Since the 1930s Shanghai has preserved a culture where China and the West met ultimately. The Shanghai women who were also the pre-communist Shanghainese were the prostitute and the film actress, associated with a free but co modified sexuality and a modern moral sensibility. Farrer said that even during the Cultural Revolution, Shanghai girls found ways to dress better than women in other cities to attract their opposite gender (Farrer, 2002:84).
“Shanghai Baby”, this title is enough to make us know that this novel told about a Shanghai woman with all of her western life and sexuality. The mindset changing of sexuality and virginity takes a big part inside this novel. There are a lot of parts which show us the explicit sexual seduction by the main characters. All of that part informs us about the change of the sexual life style in Shanghai which are:
1) The new understanding of virginity
Coco said to Spider that become and claim ourselves as a virgin is shameless.
“Nowadays, virgin after something, too. Didn’t you know?”
I (Coco) teased. “And any girl who could say that sound shameless.” (Wei Hui, 2001:20)
It shows us the distinction of the ancient Chinese norm of premarital virginity for women. Young Shanghai men and women increasingly shared a new understanding that sex no longer constituted grounds for demanding marriage, as it once had.
2) The new understanding of marriage
Zhu Sha (Coco’s cousin) divorced from her “perfect” husband just because she felt not to be loved passionately.
……, and she (Zhu Sha) suddenly realized that she herself had never loved. And a woman nearing thirty who has never loved is apathetic thing. (Wei Hui, 2001:52).

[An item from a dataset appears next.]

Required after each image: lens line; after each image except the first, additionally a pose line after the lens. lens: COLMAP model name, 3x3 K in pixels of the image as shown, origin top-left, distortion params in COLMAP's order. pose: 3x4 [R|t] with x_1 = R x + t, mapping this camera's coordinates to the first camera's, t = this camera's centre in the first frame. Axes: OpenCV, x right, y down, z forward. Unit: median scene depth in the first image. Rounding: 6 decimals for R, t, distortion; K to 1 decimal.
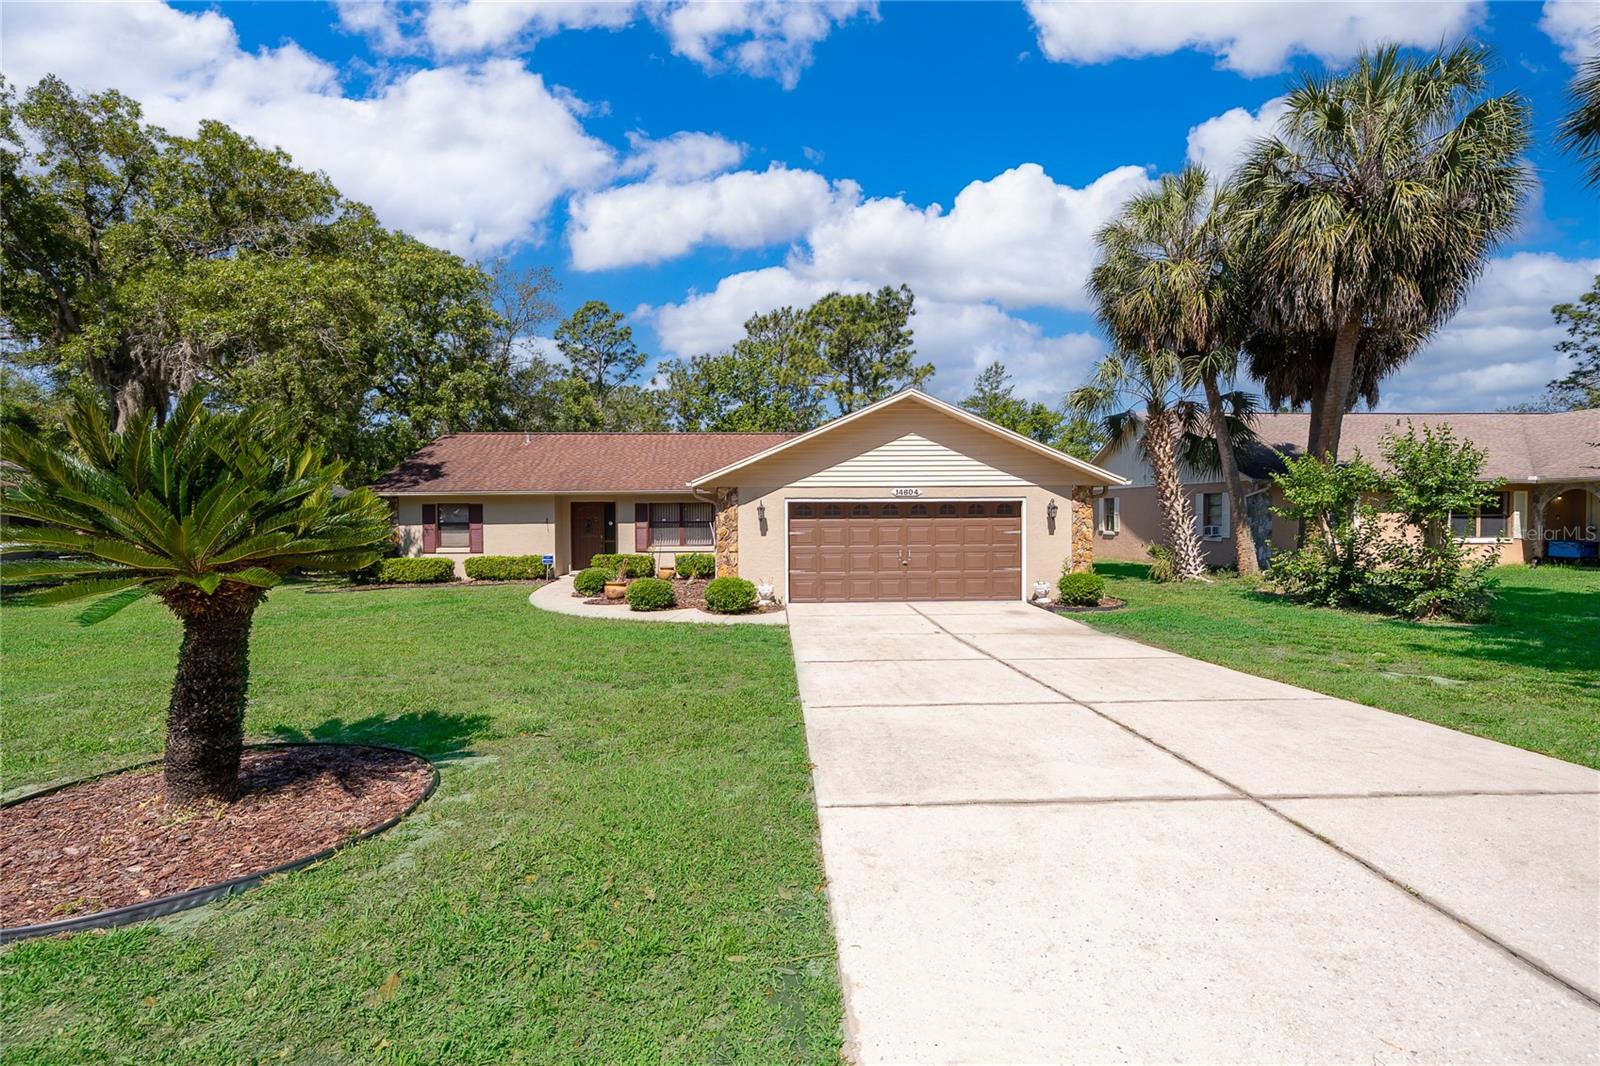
lens RADIAL K [[720.2, 0, 814.0], [0, 720.2, 528.9], [0, 0, 1]] dist [-0.000683, 0.001233]
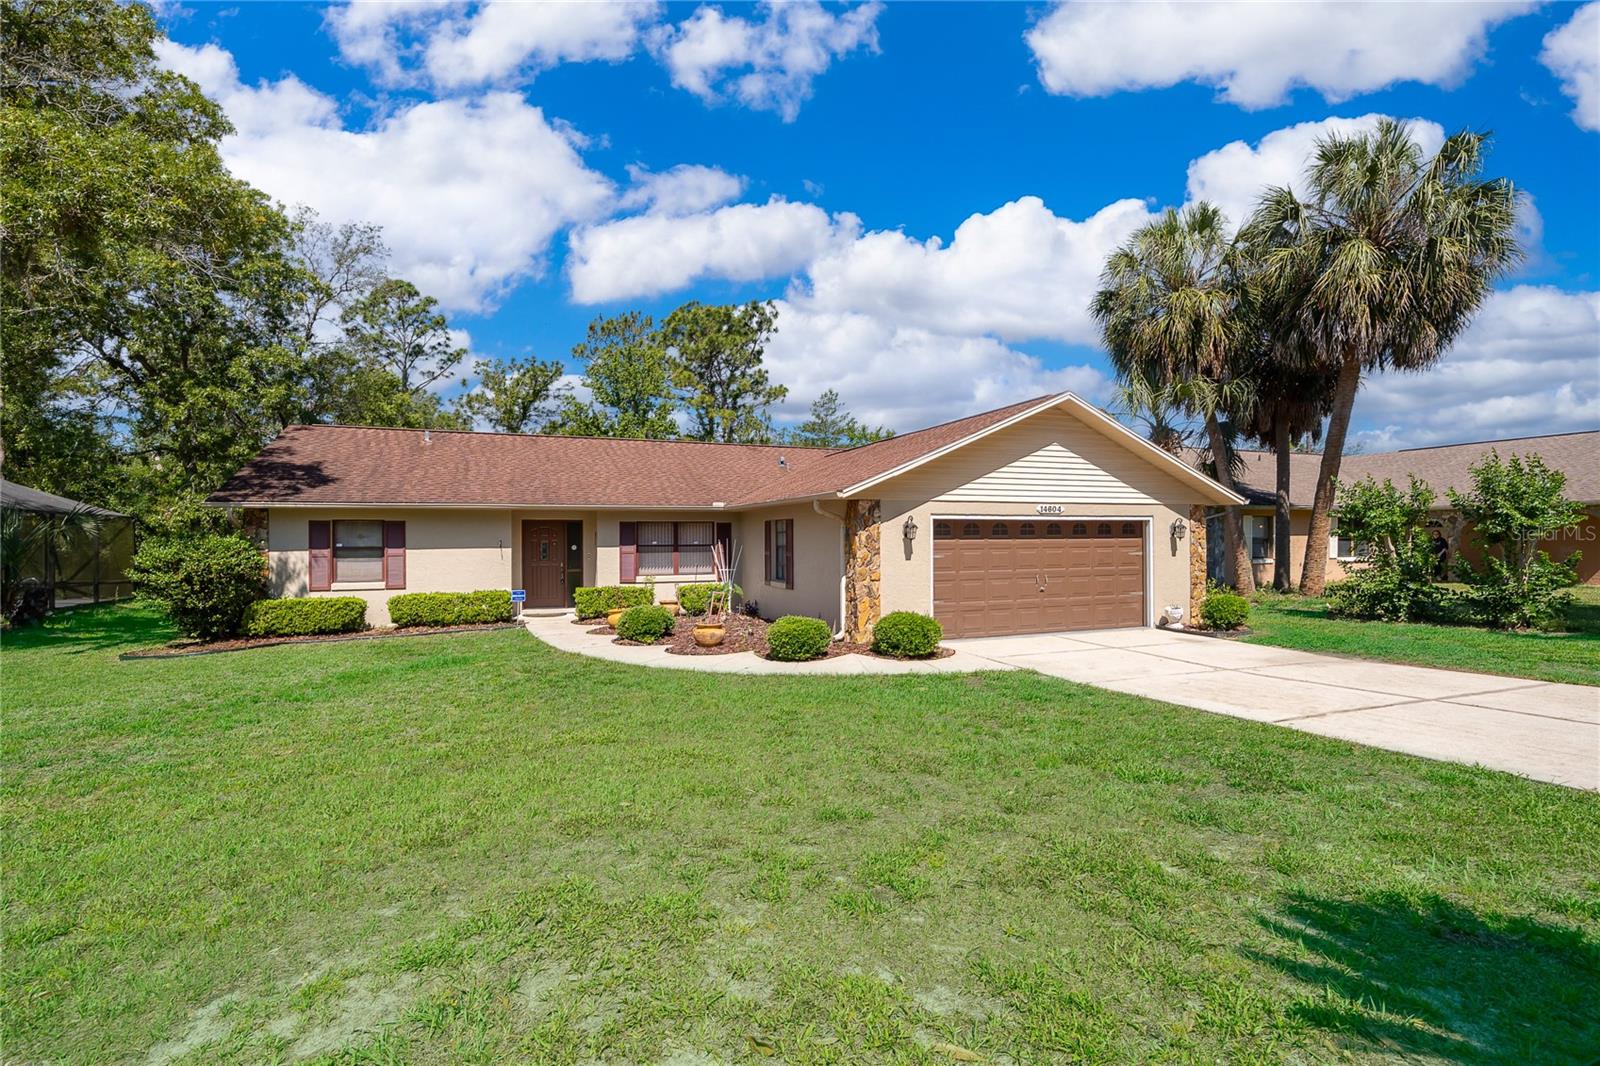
lens RADIAL K [[720.2, 0, 816.6], [0, 720.2, 540.6], [0, 0, 1]] dist [-0.000683, 0.001233]
pose [[0.945648, -0.000963, 0.325192, -0.324360], [0.007610, 0.999787, -0.019169, 0.002122], [-0.325104, 0.020602, 0.945454, 0.195345]]
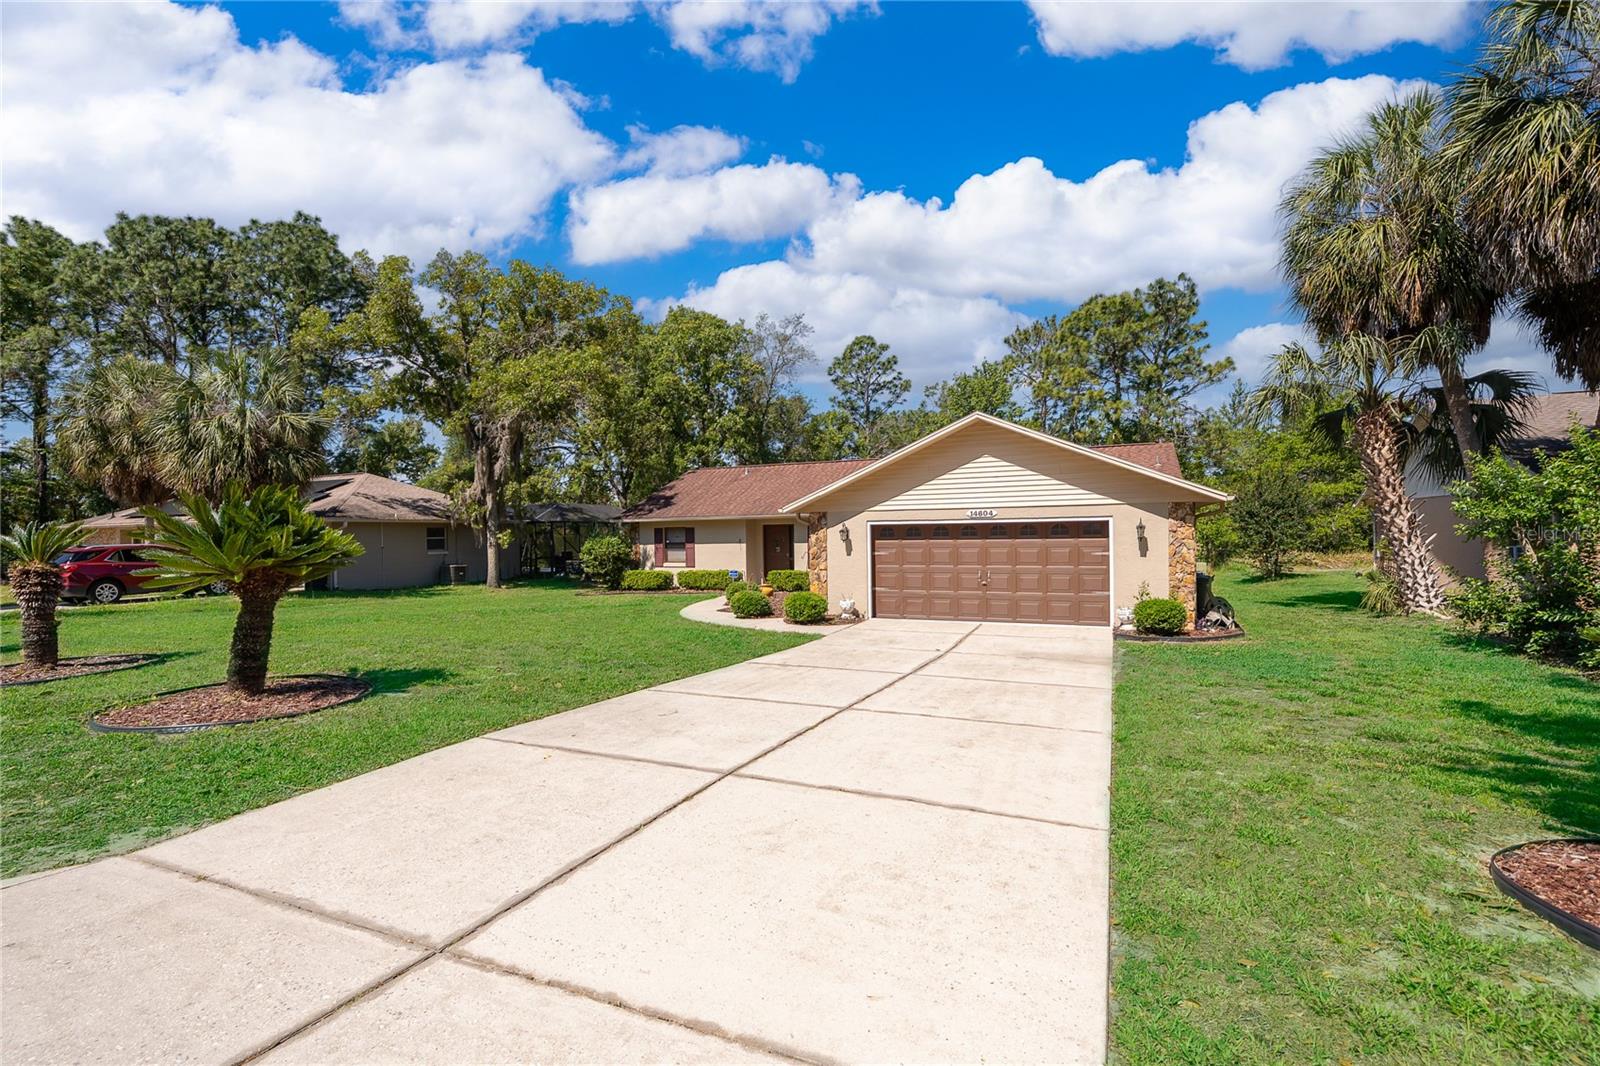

It shows clearly that the arranged marriage paradigm does no longer exist in the urban Shanghai people life. Today the Shanghai youth easily choose to divorce if they fell they aren’t loved.
3) The free expression of the individual sexual activity.
In some parts of Shanghai Baby show us explicitely the sexual activity of the characters.
a) Coco’s masturbation.
Fingers furtively rubbed the swollen spot between my legs. Orgasm cam………the true flavor of my flesh. (Wei Hui, 2001:42).
b) Coco’s affair with Mark, a German seductive man.
I (Coco) closed my eyes and listened to him moan a sentence………I climaxed with a sharp cry. (Wei Hui, 2001:63).
Shanghai Baby is a novel which performs well the new free expression of the Shanghai women in doing their sexual activity. There is no taboo anymore to have yourself a sexual pleasure (through masturbation) or get climax and express it in screaming.
4) The development of the sexual disorientation among the youth.
According to Rani Kawale, the urban space offer numerous opportunities and possibilities for dissident sexualities to flourish (Rani K, 2003:181).
Lesbian, homosexual and even bisexual are mentioned in Shanghai Baby. It shows how the modernization and westernization has brought a big change in the people mindset of the sexual gender.
Madonna (Tian-Tian and Coco’s friend) is the example of bisexual. She had a relationship with Ah Dick, her young boyfriend, but also felt a strange passion with Coco.
Her (Madonna) cold, clumsy hands clung to mine (Coco)………her fingers trembled (Wei Hui, 2001:123).